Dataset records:
+ + + + +

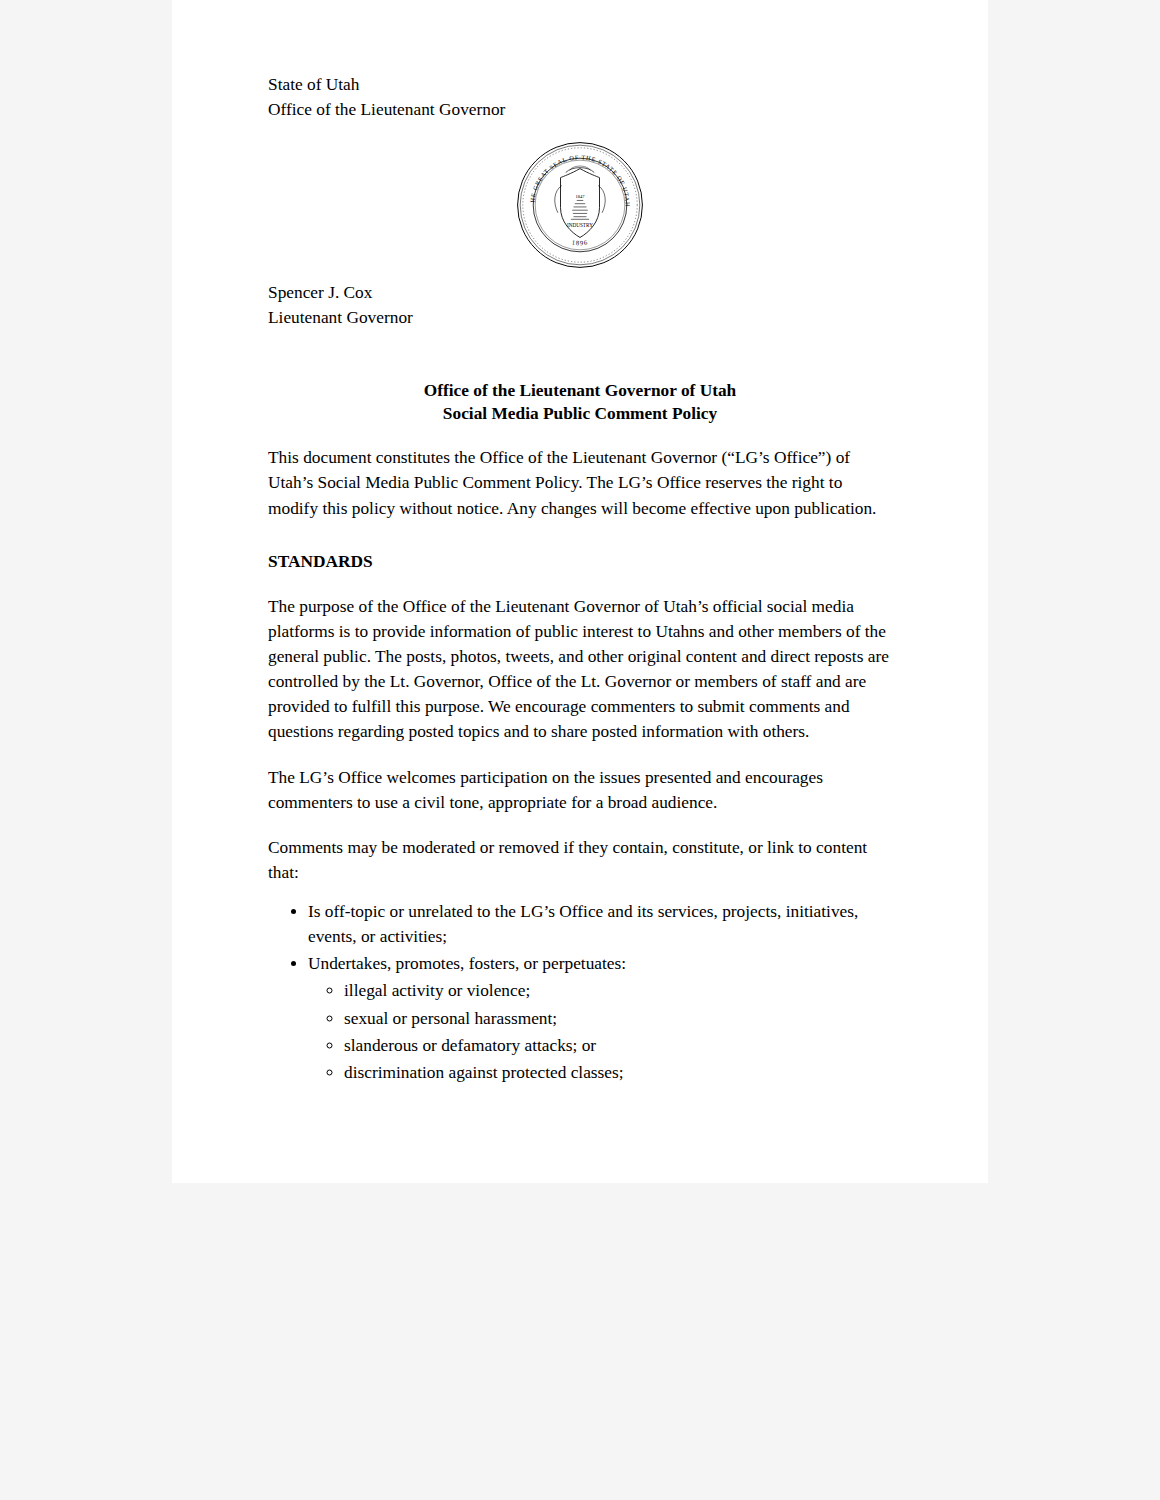State of Utah
Office of the Lieutenant Governor
THE GREAT SEAL OF THE STATE OF UTAH 1896 INDUSTRY 1847
Spencer J. Cox
Lieutenant Governor
Office of the Lieutenant Governor of Utah Social Media Public Comment Policy
This document constitutes the Office of the Lieutenant Governor (“LG’s Office”) of Utah’s Social Media Public Comment Policy. The LG’s Office reserves the right to modify this policy without notice. Any changes will become effective upon publication.
STANDARDS
The purpose of the Office of the Lieutenant Governor of Utah’s official social media platforms is to provide information of public interest to Utahns and other members of the general public. The posts, photos, tweets, and other original content and direct reposts are controlled by the Lt. Governor, Office of the Lt. Governor or members of staff and are provided to fulfill this purpose. We encourage commenters to submit comments and questions regarding posted topics and to share posted information with others.
The LG’s Office welcomes participation on the issues presented and encourages commenters to use a civil tone, appropriate for a broad audience.
Comments may be moderated or removed if they contain, constitute, or link to content that:
Is off-topic or unrelated to the LG’s Office and its services, projects, initiatives, events, or activities;
Undertakes, promotes, fosters, or perpetuates:
illegal activity or violence;
sexual or personal harassment;
slanderous or defamatory attacks; or
discrimination against protected classes;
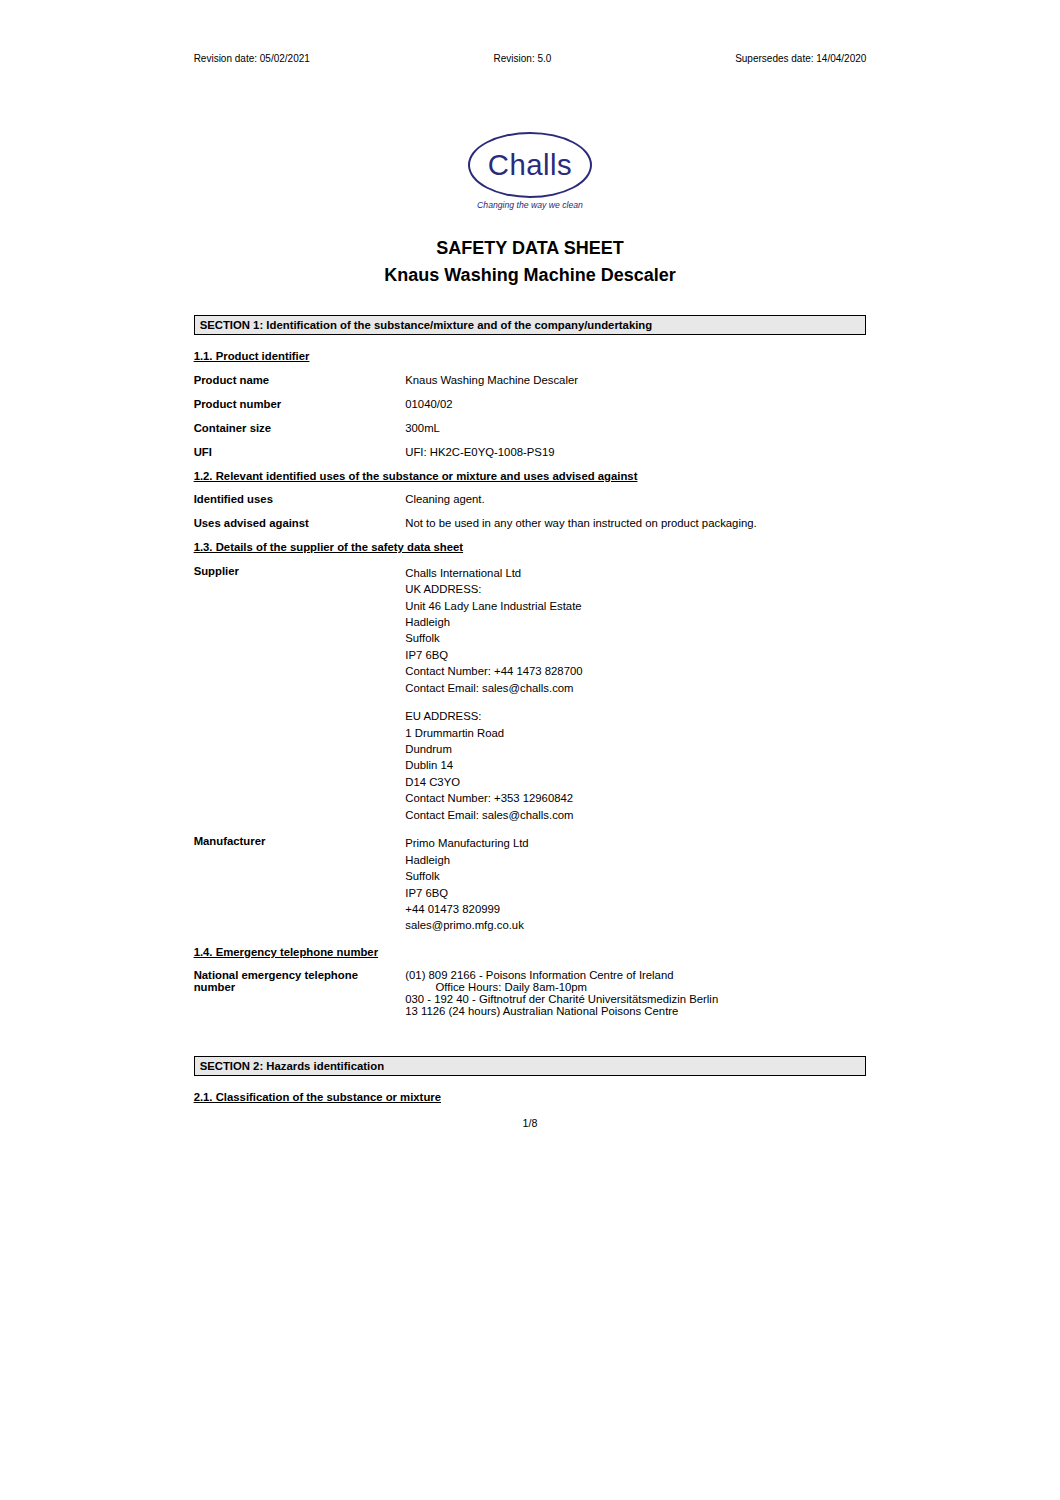Revision date: 05/02/2021
Revision: 5.0
Supersedes date: 14/04/2020
Challs
Changing the way we clean
SAFETY DATA SHEET Knaus Washing Machine Descaler
SECTION 1: Identification of the substance/mixture and of the company/undertaking
1.1. Product identifier
| Product name | Knaus Washing Machine Descaler |
| Product number | 01040/02 |
| Container size | 300mL |
| UFI | UFI: HK2C-E0YQ-1008-PS19 |
1.2. Relevant identified uses of the substance or mixture and uses advised against
| Identified uses | Cleaning agent. |
| Uses advised against | Not to be used in any other way than instructed on product packaging. |
1.3. Details of the supplier of the safety data sheet
| Supplier | Challs International Ltd UK ADDRESS: Unit 46 Lady Lane Industrial Estate Hadleigh Suffolk IP7 6BQ Contact Number: +44 1473 828700 Contact Email: sales@challs.com EU ADDRESS: 1 Drummartin Road Dundrum Dublin 14 D14 C3YO Contact Number: +353 12960842 Contact Email: sales@challs.com |
| Manufacturer | Primo Manufacturing Ltd Hadleigh Suffolk IP7 6BQ +44 01473 820999 sales@primo.mfg.co.uk |
1.4. Emergency telephone number
| National emergency telephone number | (01) 809 2166 - Poisons Information Centre of Ireland Office Hours: Daily 8am-10pm 030 - 192 40 - Giftnotruf der Charité Universitätsmedizin Berlin 13 1126 (24 hours) Australian National Poisons Centre |
SECTION 2: Hazards identification
2.1. Classification of the substance or mixture
1/8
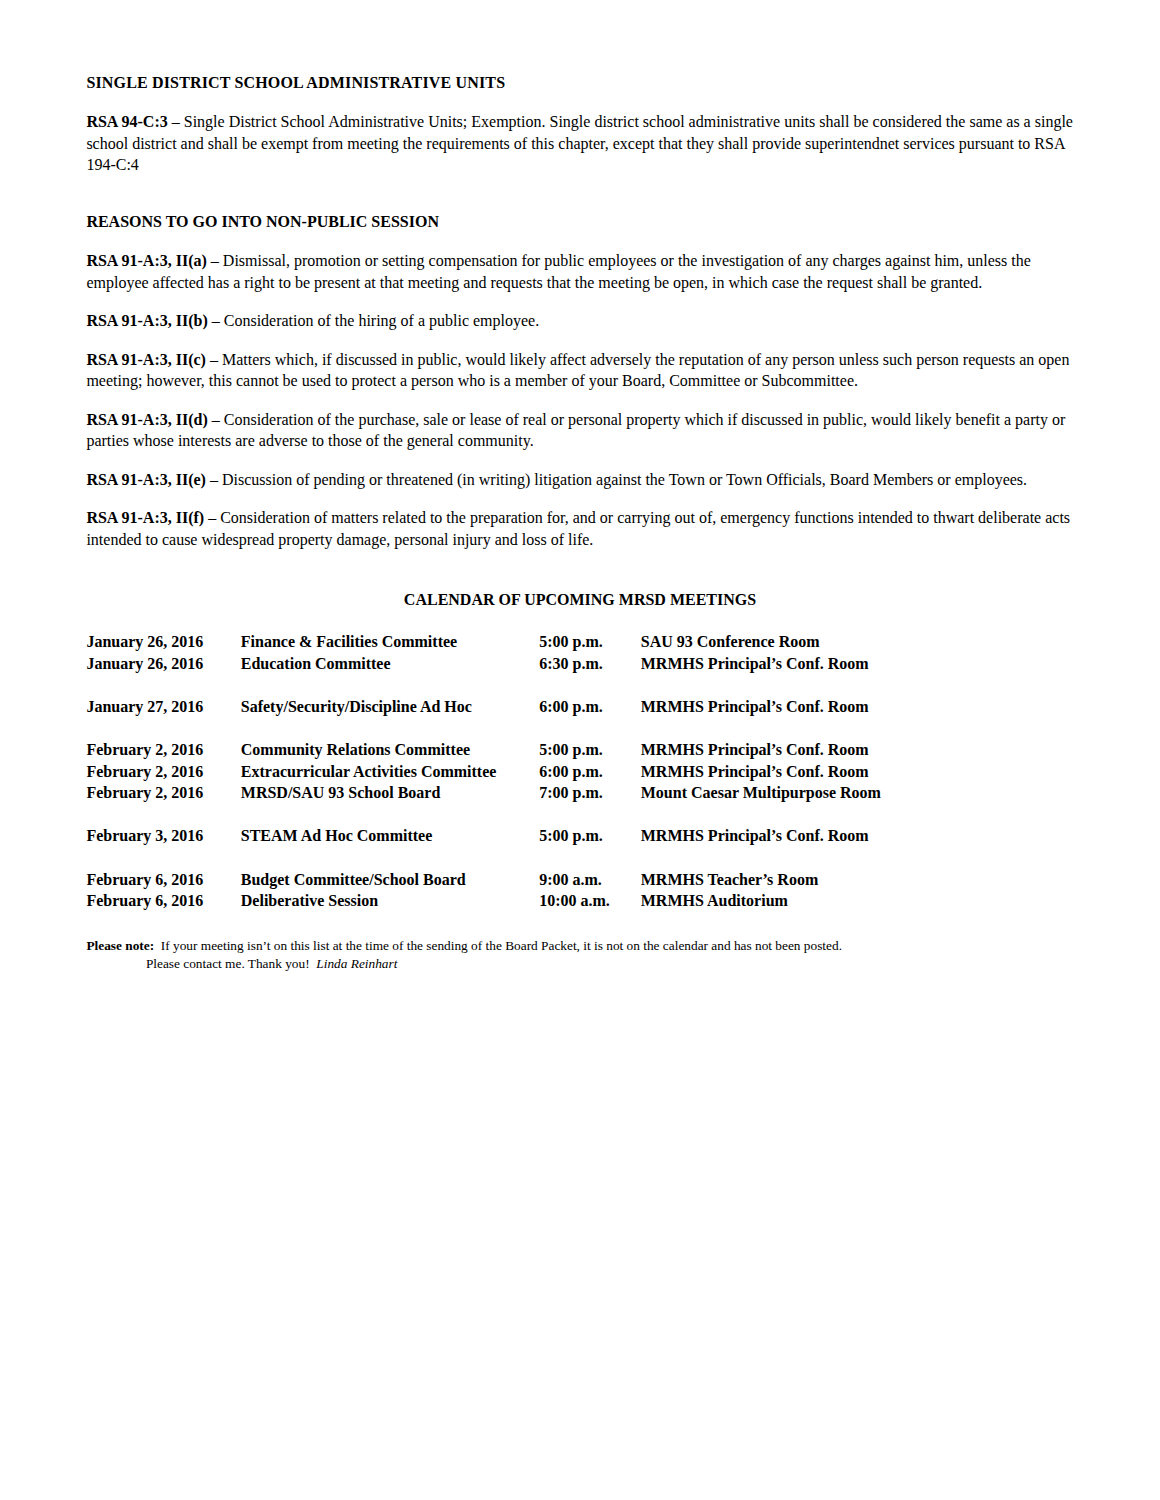SINGLE DISTRICT SCHOOL ADMINISTRATIVE UNITS
RSA 94-C:3 – Single District School Administrative Units; Exemption. Single district school administrative units shall be considered the same as a single school district and shall be exempt from meeting the requirements of this chapter, except that they shall provide superintendnet services pursuant to RSA 194-C:4
REASONS TO GO INTO NON-PUBLIC SESSION
RSA 91-A:3, II(a) – Dismissal, promotion or setting compensation for public employees or the investigation of any charges against him, unless the employee affected has a right to be present at that meeting and requests that the meeting be open, in which case the request shall be granted.
RSA 91-A:3, II(b) – Consideration of the hiring of a public employee.
RSA 91-A:3, II(c) – Matters which, if discussed in public, would likely affect adversely the reputation of any person unless such person requests an open meeting; however, this cannot be used to protect a person who is a member of your Board, Committee or Subcommittee.
RSA 91-A:3, II(d) – Consideration of the purchase, sale or lease of real or personal property which if discussed in public, would likely benefit a party or parties whose interests are adverse to those of the general community.
RSA 91-A:3, II(e) – Discussion of pending or threatened (in writing) litigation against the Town or Town Officials, Board Members or employees.
RSA 91-A:3, II(f) – Consideration of matters related to the preparation for, and or carrying out of, emergency functions intended to thwart deliberate acts intended to cause widespread property damage, personal injury and loss of life.
CALENDAR OF UPCOMING MRSD MEETINGS
| January 26, 2016 | Finance & Facilities Committee | 5:00 p.m. | SAU 93 Conference Room |
| January 26, 2016 | Education Committee | 6:30 p.m. | MRMHS Principal’s Conf. Room |
| January 27, 2016 | Safety/Security/Discipline Ad Hoc | 6:00 p.m. | MRMHS Principal’s Conf. Room |
| February 2, 2016 | Community Relations Committee | 5:00 p.m. | MRMHS Principal’s Conf. Room |
| February 2, 2016 | Extracurricular Activities Committee | 6:00 p.m. | MRMHS Principal’s Conf. Room |
| February 2, 2016 | MRSD/SAU 93 School Board | 7:00 p.m. | Mount Caesar Multipurpose Room |
| February 3, 2016 | STEAM Ad Hoc Committee | 5:00 p.m. | MRMHS Principal’s Conf. Room |
| February 6, 2016 | Budget Committee/School Board | 9:00 a.m. | MRMHS Teacher’s Room |
| February 6, 2016 | Deliberative Session | 10:00 a.m. | MRMHS Auditorium |
Please note: If your meeting isn’t on this list at the time of the sending of the Board Packet, it is not on the calendar and has not been posted. Please contact me. Thank you! Linda Reinhart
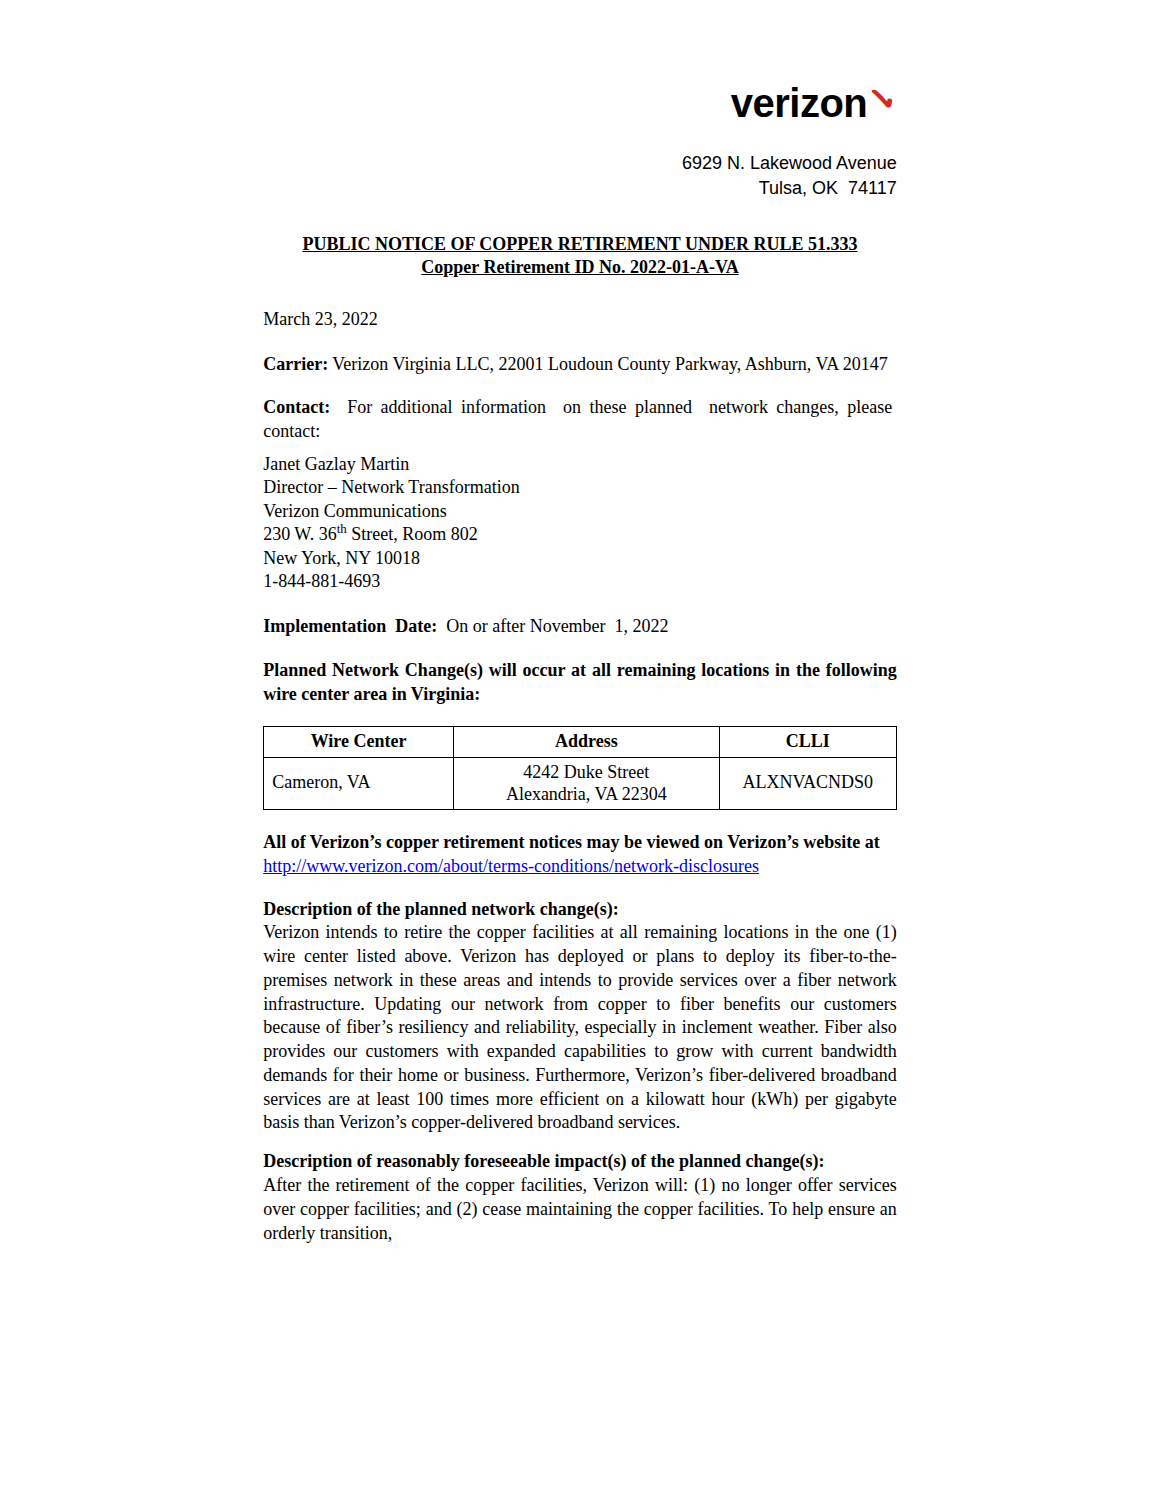verizon✓
6929 N. Lakewood Avenue
Tulsa, OK 74117
PUBLIC NOTICE OF COPPER RETIREMENT UNDER RULE 51.333 Copper Retirement ID No. 2022-01-A-VA
March 23, 2022
Carrier: Verizon Virginia LLC, 22001 Loudoun County Parkway, Ashburn, VA 20147
Contact: For additional information on these planned network changes, please contact:
Janet Gazlay Martin
Director – Network Transformation
Verizon Communications
230 W. 36th Street, Room 802
New York, NY 10018
1-844-881-4693
Implementation Date: On or after November 1, 2022
Planned Network Change(s) will occur at all remaining locations in the following wire center area in Virginia:
| Wire Center | Address | CLLI |
| --- | --- | --- |
| Cameron, VA | 4242 Duke Street Alexandria, VA 22304 | ALXNVACNDS0 |
All of Verizon’s copper retirement notices may be viewed on Verizon’s website at
http://www.verizon.com/about/terms-conditions/network-disclosures
Description of the planned network change(s):
Verizon intends to retire the copper facilities at all remaining locations in the one (1) wire center listed above. Verizon has deployed or plans to deploy its fiber-to-the-premises network in these areas and intends to provide services over a fiber network infrastructure. Updating our network from copper to fiber benefits our customers because of fiber’s resiliency and reliability, especially in inclement weather. Fiber also provides our customers with expanded capabilities to grow with current bandwidth demands for their home or business. Furthermore, Verizon’s fiber-delivered broadband services are at least 100 times more efficient on a kilowatt hour (kWh) per gigabyte basis than Verizon’s copper-delivered broadband services.
Description of reasonably foreseeable impact(s) of the planned change(s):
After the retirement of the copper facilities, Verizon will: (1) no longer offer services over copper facilities; and (2) cease maintaining the copper facilities. To help ensure an orderly transition,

+ + + + +

Your answer should be the exact lines above from the one containing "Comments may be" through the one containing "SAFETY DATA SHEET Knaus", with both end lines kept and the pictures removed, please.

Comments may be moderated or removed if they contain, constitute, or link to content that:
Is off-topic or unrelated to the LG’s Office and its services, projects, initiatives, events, or activities;
Undertakes, promotes, fosters, or perpetuates:
illegal activity or violence;
sexual or personal harassment;
slanderous or defamatory attacks; or
discrimination against protected classes;
Revision date: 05/02/2021
Revision: 5.0
Supersedes date: 14/04/2020
Challs
Changing the way we clean
SAFETY DATA SHEET Knaus Washing Machine Descaler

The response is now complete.